The ageing process involves the build-up of senescent cells, which are commonly referred to as ‘zombie cells’. The project, at King’s College London, are aiming to eliminate these cells to reduce the risk of life-threatening disorders such as cardiovascular disease and cancer, which become more common when you age.
Leader of the project, Professor Georgina Ellison-Hughes at King’s College said: “The treatment of ‘senescent’ cells is an incredibly interesting area of research, and this project has the potential to change the way we treat a whole range of conditions.”
Zombie cells release chemicals that can be harmful to nearby cells, which eventually causes them to become senescent. The build up of these cells promotes ageing and age-related conditions.
Lab studies have shown that the eliminating zombie cells also improves conditions such as cataracts, diabetes, osteoporosis, Alzheimer’s and kidney problems. Overall, getting rid of zombie cells could ultimately improve poor physical function and extend lifespan.

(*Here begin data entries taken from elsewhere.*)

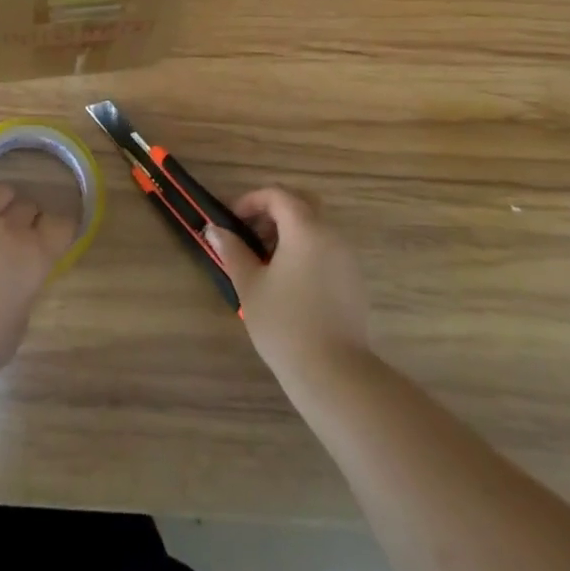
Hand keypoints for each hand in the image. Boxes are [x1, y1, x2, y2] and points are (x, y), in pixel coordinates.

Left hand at [0, 181, 76, 392]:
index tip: (52, 242)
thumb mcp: (14, 332)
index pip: (62, 225)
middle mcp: (8, 229)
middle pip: (29, 206)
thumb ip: (23, 297)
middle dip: (28, 221)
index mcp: (34, 259)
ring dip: (1, 204)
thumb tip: (18, 282)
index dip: (59, 232)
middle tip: (17, 239)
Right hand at [206, 187, 371, 383]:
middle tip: (250, 233)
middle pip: (302, 204)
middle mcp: (331, 235)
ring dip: (289, 232)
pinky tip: (287, 281)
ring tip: (264, 261)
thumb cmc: (285, 324)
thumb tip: (214, 229)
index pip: (278, 195)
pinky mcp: (354, 281)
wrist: (335, 375)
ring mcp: (347, 258)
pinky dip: (305, 250)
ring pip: (316, 227)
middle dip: (273, 211)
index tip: (232, 221)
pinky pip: (326, 249)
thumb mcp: (250, 285)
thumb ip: (232, 251)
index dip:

“Ageing isn’t something we can control, but we may be able to reduce some of the risks that it poses to our health. We are extremely grateful to Heart Research UK for allowing us to undertake this vital research,” said Professor Ellison-Hughes.
The project will use a lab model where zombie human heart cells are grown together with healthy human heart cells. This will help researchers to understand how zombie cells are harmful to healthy heart cells, thus allowing tests of the effects of senolytic drugs, which will determine whether eliminating zombie cells improves the survival and growth of heart muscle cells and their ability to repair the heart.”
Kate Bratt-Farrar, chief executive of Heart Research UK said: “Our Translational research Project Grants are all about bridging the gap between laboratory-based scientific research and patient care – they aim to bring the latest developments to patients as soon as possible.”